Cette augmentation compte au-delà des services publics. Des factures énergétiques plus élevées réduisent le revenu disponible, en particulier pour les ménages à faible revenu, et peuvent affaiblir les dépenses dans l’ensemble de l’économie, au moment même où les décideurs politiques tentent d’évaluer la durabilité réelle de la demande intérieure.
Dans le même temps, les risques d’inflation des produits alimentaires et des boissons restent visibles dans les articles du quotidien. Le rapport selon lequel les lattés à 5 £ deviennent la norme souligne la pression sur l'offre due aux mauvaises récoltes de café au Brésil et au Vietnam, montrant comment les perturbations mondiales des matières premières continuent d'affecter les prix à la consommation en Europe par le biais des produits importés.
La pression sur les coûts frappe également les producteurs. L’histoire de l’agriculture, centrée sur une forte augmentation des factures rouges de diesel, souligne à quel point la hausse des coûts des intrants peut réduire les marges dans l’agriculture et, à terme, faire monter les prix des denrées alimentaires, tout en pesant également sur l’investissement et la relève dans les entreprises rurales.
La préoccupation à long terme est le marché du travail. L’avertissement selon lequel un jeune sur six pourrait se retrouver sans emploi ou sans formation d’ici cinq ans sans action suggère une perte potentielle de compétences, une productivité plus faible et une croissance tendancielle plus faible si l’accès à l’emploi continue de se détériorer.

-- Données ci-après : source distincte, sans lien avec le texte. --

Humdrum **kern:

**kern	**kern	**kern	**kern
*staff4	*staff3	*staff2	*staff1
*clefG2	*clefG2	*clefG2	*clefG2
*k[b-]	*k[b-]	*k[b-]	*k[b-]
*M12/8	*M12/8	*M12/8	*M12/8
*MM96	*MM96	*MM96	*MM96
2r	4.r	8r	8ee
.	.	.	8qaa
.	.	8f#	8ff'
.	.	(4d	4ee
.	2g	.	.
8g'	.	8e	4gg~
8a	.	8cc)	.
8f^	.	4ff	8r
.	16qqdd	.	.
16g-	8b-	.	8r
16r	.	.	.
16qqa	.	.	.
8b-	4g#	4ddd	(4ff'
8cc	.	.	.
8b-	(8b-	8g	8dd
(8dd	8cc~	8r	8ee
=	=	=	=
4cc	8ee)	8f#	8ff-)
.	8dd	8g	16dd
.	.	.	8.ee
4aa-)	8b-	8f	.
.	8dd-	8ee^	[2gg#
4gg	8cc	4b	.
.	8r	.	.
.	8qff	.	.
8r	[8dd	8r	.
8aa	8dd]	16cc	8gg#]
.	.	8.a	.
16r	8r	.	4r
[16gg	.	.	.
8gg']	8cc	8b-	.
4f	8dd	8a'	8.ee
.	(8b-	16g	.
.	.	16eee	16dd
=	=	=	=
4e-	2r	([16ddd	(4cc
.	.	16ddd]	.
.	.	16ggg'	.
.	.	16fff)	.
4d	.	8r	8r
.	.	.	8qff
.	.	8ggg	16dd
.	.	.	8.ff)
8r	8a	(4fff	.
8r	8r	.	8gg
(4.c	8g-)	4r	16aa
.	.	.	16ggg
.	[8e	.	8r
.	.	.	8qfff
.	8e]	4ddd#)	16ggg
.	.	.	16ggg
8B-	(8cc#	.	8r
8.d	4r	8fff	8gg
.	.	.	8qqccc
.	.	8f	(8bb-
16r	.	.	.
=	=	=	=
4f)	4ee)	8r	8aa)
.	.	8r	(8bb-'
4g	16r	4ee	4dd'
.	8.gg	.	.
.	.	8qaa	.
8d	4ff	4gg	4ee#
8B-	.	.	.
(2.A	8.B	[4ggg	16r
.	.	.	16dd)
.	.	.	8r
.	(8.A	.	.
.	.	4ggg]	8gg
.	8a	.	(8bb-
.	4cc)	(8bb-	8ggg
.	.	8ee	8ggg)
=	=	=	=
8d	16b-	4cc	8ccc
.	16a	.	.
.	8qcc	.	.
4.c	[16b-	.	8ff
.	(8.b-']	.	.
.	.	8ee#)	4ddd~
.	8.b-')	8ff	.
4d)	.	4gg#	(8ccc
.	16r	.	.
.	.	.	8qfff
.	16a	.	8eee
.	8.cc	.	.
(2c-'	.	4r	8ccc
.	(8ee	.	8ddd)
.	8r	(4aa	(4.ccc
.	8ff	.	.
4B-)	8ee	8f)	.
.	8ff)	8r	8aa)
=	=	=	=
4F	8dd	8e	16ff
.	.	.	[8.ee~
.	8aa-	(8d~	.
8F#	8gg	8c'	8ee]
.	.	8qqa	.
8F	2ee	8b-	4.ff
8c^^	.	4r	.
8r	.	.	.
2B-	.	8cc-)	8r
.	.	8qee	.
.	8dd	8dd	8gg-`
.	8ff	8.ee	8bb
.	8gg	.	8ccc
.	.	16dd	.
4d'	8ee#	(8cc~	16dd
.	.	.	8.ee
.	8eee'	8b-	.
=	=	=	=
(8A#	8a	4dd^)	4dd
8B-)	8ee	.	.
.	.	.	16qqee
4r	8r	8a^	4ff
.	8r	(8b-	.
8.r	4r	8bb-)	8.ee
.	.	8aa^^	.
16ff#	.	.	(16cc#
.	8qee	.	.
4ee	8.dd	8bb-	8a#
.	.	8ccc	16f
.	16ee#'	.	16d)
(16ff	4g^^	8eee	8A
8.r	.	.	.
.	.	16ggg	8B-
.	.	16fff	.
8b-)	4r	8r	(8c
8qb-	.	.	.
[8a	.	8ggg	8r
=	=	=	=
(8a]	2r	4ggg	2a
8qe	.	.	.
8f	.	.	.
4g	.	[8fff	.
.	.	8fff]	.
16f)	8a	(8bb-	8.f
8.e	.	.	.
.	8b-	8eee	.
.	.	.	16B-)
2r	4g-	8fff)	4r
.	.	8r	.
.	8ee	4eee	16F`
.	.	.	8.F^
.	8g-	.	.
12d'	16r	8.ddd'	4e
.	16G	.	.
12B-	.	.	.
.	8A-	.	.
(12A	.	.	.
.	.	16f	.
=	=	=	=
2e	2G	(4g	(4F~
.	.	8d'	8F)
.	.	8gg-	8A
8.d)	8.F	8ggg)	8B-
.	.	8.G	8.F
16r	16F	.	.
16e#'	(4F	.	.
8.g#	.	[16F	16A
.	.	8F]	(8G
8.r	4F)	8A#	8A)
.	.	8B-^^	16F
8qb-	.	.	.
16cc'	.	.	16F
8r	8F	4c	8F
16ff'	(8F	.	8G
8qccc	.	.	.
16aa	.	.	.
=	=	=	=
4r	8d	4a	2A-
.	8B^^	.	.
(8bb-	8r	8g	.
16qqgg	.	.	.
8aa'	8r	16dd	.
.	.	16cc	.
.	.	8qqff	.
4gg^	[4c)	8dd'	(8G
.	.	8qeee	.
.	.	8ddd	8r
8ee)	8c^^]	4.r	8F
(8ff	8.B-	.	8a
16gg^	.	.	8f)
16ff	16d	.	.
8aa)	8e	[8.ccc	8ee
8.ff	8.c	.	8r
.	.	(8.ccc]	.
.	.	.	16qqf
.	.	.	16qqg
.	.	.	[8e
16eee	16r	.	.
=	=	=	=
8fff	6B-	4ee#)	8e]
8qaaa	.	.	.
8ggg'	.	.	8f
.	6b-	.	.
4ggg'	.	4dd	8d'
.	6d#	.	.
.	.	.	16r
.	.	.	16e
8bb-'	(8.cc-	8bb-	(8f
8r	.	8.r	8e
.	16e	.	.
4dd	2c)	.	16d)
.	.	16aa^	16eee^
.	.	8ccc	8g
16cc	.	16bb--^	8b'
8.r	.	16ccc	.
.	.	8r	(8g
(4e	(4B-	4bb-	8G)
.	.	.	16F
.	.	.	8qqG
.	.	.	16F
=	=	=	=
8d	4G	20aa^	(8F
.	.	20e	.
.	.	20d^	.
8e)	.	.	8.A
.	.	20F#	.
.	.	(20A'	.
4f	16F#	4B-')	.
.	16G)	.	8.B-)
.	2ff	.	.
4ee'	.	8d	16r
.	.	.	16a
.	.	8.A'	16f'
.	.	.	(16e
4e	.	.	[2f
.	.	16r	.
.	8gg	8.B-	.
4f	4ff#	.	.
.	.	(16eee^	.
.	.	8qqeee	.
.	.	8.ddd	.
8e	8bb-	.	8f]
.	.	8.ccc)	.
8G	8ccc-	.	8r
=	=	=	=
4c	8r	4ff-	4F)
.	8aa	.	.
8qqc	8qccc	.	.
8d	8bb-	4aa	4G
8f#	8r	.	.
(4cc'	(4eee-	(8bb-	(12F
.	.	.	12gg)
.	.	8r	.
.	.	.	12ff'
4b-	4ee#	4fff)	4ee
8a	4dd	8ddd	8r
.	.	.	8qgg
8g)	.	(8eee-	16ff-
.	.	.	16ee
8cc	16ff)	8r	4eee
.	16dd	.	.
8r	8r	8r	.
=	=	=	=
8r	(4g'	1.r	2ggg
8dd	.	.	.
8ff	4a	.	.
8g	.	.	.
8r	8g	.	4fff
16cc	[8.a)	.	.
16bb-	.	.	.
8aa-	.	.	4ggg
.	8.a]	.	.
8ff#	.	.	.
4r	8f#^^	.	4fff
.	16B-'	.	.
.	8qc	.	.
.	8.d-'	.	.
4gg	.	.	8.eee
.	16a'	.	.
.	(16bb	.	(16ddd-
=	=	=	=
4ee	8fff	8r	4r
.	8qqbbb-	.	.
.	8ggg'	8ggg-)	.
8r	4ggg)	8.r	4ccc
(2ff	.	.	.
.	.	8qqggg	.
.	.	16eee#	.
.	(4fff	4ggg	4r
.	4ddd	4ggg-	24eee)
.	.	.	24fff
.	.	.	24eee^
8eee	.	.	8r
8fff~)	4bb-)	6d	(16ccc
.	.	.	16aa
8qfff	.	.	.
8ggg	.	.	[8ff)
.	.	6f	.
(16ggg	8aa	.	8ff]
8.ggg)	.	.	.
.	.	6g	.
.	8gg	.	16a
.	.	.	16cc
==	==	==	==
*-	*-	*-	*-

Prises ensemble, ces histoires témoignent d’une économie toujours confrontée à des tensions à la fois cycliques et structurelles : les ménages sont confrontés à une nouvelle baisse de leurs revenus, les entreprises sont confrontées à une inflation persistante des coûts et les risques de cicatrices sur le marché du travail s’accumulent. Cette combinaison est importante car elle peut maintenir l’inflation à un niveau stable même si la croissance reste faible, ce qui complique les choix politiques et façonne les attentes en matière de taux, de secteurs sensibles à la consommation et des perspectives plus larges du marché britannique.